▸ **Task brief**: Before you finish, make sure every line below has been written out exactly.

▸ **Source data**:
=== Begin Enclosure ===
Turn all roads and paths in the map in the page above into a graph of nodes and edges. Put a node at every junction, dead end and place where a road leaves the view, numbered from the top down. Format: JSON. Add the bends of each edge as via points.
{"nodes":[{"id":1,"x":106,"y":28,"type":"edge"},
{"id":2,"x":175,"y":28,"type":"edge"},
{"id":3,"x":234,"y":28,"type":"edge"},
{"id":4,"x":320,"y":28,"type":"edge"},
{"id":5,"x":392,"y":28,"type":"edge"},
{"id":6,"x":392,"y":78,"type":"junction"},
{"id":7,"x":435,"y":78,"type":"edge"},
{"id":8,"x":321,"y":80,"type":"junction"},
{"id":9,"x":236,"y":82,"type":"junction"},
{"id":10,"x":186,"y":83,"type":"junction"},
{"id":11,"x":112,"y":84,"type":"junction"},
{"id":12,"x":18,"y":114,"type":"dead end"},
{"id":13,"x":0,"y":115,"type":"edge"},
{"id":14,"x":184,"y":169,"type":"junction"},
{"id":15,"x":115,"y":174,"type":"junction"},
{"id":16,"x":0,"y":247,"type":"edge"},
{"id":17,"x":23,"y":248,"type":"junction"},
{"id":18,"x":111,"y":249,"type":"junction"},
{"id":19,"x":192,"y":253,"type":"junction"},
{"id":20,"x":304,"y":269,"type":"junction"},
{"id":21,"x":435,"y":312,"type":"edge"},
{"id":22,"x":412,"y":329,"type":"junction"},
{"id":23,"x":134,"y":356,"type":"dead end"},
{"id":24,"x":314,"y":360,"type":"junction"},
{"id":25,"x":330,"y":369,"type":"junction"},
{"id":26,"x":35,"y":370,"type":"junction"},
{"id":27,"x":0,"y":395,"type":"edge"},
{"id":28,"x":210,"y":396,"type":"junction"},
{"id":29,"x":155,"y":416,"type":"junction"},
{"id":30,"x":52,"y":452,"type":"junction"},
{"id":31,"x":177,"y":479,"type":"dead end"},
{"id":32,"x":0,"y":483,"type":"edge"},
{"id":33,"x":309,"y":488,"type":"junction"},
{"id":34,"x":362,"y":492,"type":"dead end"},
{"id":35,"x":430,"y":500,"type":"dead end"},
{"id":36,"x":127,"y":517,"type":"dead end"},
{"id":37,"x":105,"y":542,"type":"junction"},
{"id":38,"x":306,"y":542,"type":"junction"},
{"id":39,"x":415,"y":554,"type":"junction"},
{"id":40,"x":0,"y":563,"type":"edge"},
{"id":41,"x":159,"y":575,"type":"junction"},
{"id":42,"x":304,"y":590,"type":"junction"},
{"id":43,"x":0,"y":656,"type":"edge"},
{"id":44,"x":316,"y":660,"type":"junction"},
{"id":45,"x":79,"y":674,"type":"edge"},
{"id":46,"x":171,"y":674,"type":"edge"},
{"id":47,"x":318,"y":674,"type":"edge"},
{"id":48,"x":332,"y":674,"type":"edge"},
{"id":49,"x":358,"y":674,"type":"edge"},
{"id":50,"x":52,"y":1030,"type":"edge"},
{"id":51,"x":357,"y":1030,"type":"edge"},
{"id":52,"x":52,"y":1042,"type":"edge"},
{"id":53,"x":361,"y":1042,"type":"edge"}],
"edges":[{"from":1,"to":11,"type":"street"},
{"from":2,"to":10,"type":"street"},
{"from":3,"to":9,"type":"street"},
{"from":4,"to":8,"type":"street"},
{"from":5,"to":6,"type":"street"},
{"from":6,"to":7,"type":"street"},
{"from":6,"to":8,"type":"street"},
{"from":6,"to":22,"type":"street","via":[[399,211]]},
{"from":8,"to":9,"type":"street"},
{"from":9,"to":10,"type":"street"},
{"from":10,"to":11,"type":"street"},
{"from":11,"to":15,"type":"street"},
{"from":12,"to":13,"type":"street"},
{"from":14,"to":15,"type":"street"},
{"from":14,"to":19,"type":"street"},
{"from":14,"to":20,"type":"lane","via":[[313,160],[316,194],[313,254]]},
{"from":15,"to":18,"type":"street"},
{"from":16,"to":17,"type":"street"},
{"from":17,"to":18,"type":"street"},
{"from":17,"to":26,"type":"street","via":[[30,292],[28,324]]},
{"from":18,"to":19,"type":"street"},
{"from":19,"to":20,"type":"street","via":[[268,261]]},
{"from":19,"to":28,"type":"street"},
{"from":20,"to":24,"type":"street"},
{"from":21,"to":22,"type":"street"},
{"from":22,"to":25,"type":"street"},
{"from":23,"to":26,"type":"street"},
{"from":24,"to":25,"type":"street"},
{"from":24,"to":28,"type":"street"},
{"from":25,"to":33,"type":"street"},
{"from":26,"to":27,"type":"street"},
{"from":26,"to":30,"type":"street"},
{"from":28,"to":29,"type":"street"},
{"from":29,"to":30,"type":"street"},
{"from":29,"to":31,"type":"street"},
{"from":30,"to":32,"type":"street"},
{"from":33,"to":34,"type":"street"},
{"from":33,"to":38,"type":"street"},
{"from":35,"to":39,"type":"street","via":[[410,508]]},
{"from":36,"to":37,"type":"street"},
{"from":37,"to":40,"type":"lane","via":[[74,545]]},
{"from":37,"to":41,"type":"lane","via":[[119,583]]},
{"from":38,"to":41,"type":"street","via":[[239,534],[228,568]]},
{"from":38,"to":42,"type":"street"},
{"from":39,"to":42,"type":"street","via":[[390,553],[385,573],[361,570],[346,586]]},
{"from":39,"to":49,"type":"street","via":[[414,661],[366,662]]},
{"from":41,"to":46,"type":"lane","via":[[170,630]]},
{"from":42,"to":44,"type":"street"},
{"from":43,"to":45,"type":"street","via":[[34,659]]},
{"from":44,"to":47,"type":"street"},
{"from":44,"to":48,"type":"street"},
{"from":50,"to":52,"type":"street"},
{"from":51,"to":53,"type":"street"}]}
=== End Enclosure ===
▸ **Output of the exercise**:
Turn all roads and paths in the map in the page above into a graph of nodes and edges. Put a node at every junction, dead end and place where a road leaves the view, numbered from the top down. Format: JSON. Add the bends of each edge as via points.
{"nodes":[{"id":1,"x":106,"y":28,"type":"edge"},
{"id":2,"x":175,"y":28,"type":"edge"},
{"id":3,"x":234,"y":28,"type":"edge"},
{"id":4,"x":320,"y":28,"type":"edge"},
{"id":5,"x":392,"y":28,"type":"edge"},
{"id":6,"x":392,"y":78,"type":"junction"},
{"id":7,"x":435,"y":78,"type":"edge"},
{"id":8,"x":321,"y":80,"type":"junction"},
{"id":9,"x":236,"y":82,"type":"junction"},
{"id":10,"x":186,"y":83,"type":"junction"},
{"id":11,"x":112,"y":84,"type":"junction"},
{"id":12,"x":18,"y":114,"type":"dead end"},
{"id":13,"x":0,"y":115,"type":"edge"},
{"id":14,"x":184,"y":169,"type":"junction"},
{"id":15,"x":115,"y":174,"type":"junction"},
{"id":16,"x":0,"y":247,"type":"edge"},
{"id":17,"x":23,"y":248,"type":"junction"},
{"id":18,"x":111,"y":249,"type":"junction"},
{"id":19,"x":192,"y":253,"type":"junction"},
{"id":20,"x":304,"y":269,"type":"junction"},
{"id":21,"x":435,"y":312,"type":"edge"},
{"id":22,"x":412,"y":329,"type":"junction"},
{"id":23,"x":134,"y":356,"type":"dead end"},
{"id":24,"x":314,"y":360,"type":"junction"},
{"id":25,"x":330,"y":369,"type":"junction"},
{"id":26,"x":35,"y":370,"type":"junction"},
{"id":27,"x":0,"y":395,"type":"edge"},
{"id":28,"x":210,"y":396,"type":"junction"},
{"id":29,"x":155,"y":416,"type":"junction"},
{"id":30,"x":52,"y":452,"type":"junction"},
{"id":31,"x":177,"y":479,"type":"dead end"},
{"id":32,"x":0,"y":483,"type":"edge"},
{"id":33,"x":309,"y":488,"type":"junction"},
{"id":34,"x":362,"y":492,"type":"dead end"},
{"id":35,"x":430,"y":500,"type":"dead end"},
{"id":36,"x":127,"y":517,"type":"dead end"},
{"id":37,"x":105,"y":542,"type":"junction"},
{"id":38,"x":306,"y":542,"type":"junction"},
{"id":39,"x":415,"y":554,"type":"junction"},
{"id":40,"x":0,"y":563,"type":"edge"},
{"id":41,"x":159,"y":575,"type":"junction"},
{"id":42,"x":304,"y":590,"type":"junction"},
{"id":43,"x":0,"y":656,"type":"edge"},
{"id":44,"x":316,"y":660,"type":"junction"},
{"id":45,"x":79,"y":674,"type":"edge"},
{"id":46,"x":171,"y":674,"type":"edge"},
{"id":47,"x":318,"y":674,"type":"edge"},
{"id":48,"x":332,"y":674,"type":"edge"},
{"id":49,"x":358,"y":674,"type":"edge"},
{"id":50,"x":52,"y":1030,"type":"edge"},
{"id":51,"x":357,"y":1030,"type":"edge"},
{"id":52,"x":52,"y":1042,"type":"edge"},
{"id":53,"x":361,"y":1042,"type":"edge"}],
"edges":[{"from":1,"to":11,"type":"street"},
{"from":2,"to":10,"type":"street"},
{"from":3,"to":9,"type":"street"},
{"from":4,"to":8,"type":"street"},
{"from":5,"to":6,"type":"street"},
{"from":6,"to":7,"type":"street"},
{"from":6,"to":8,"type":"street"},
{"from":6,"to":22,"type":"street","via":[[399,211]]},
{"from":8,"to":9,"type":"street"},
{"from":9,"to":10,"type":"street"},
{"from":10,"to":11,"type":"street"},
{"from":11,"to":15,"type":"street"},
{"from":12,"to":13,"type":"street"},
{"from":14,"to":15,"type":"street"},
{"from":14,"to":19,"type":"street"},
{"from":14,"to":20,"type":"lane","via":[[313,160],[316,194],[313,254]]},
{"from":15,"to":18,"type":"street"},
{"from":16,"to":17,"type":"street"},
{"from":17,"to":18,"type":"street"},
{"from":17,"to":26,"type":"street","via":[[30,292],[28,324]]},
{"from":18,"to":19,"type":"street"},
{"from":19,"to":20,"type":"street","via":[[268,261]]},
{"from":19,"to":28,"type":"street"},
{"from":20,"to":24,"type":"street"},
{"from":21,"to":22,"type":"street"},
{"from":22,"to":25,"type":"street"},
{"from":23,"to":26,"type":"street"},
{"from":24,"to":25,"type":"street"},
{"from":24,"to":28,"type":"street"},
{"from":25,"to":33,"type":"street"},
{"from":26,"to":27,"type":"street"},
{"from":26,"to":30,"type":"street"},
{"from":28,"to":29,"type":"street"},
{"from":29,"to":30,"type":"street"},
{"from":29,"to":31,"type":"street"},
{"from":30,"to":32,"type":"street"},
{"from":33,"to":34,"type":"street"},
{"from":33,"to":38,"type":"street"},
{"from":35,"to":39,"type":"street","via":[[410,508]]},
{"from":36,"to":37,"type":"street"},
{"from":37,"to":40,"type":"lane","via":[[74,545]]},
{"from":37,"to":41,"type":"lane","via":[[119,583]]},
{"from":38,"to":41,"type":"street","via":[[239,534],[228,568]]},
{"from":38,"to":42,"type":"street"},
{"from":39,"to":42,"type":"street","via":[[390,553],[385,573],[361,570],[346,586]]},
{"from":39,"to":49,"type":"street","via":[[414,661],[366,662]]},
{"from":41,"to":46,"type":"lane","via":[[170,630]]},
{"from":42,"to":44,"type":"street"},
{"from":43,"to":45,"type":"street","via":[[34,659]]},
{"from":44,"to":47,"type":"street"},
{"from":44,"to":48,"type":"street"},
{"from":50,"to":52,"type":"street"},
{"from":51,"to":53,"type":"street"}]}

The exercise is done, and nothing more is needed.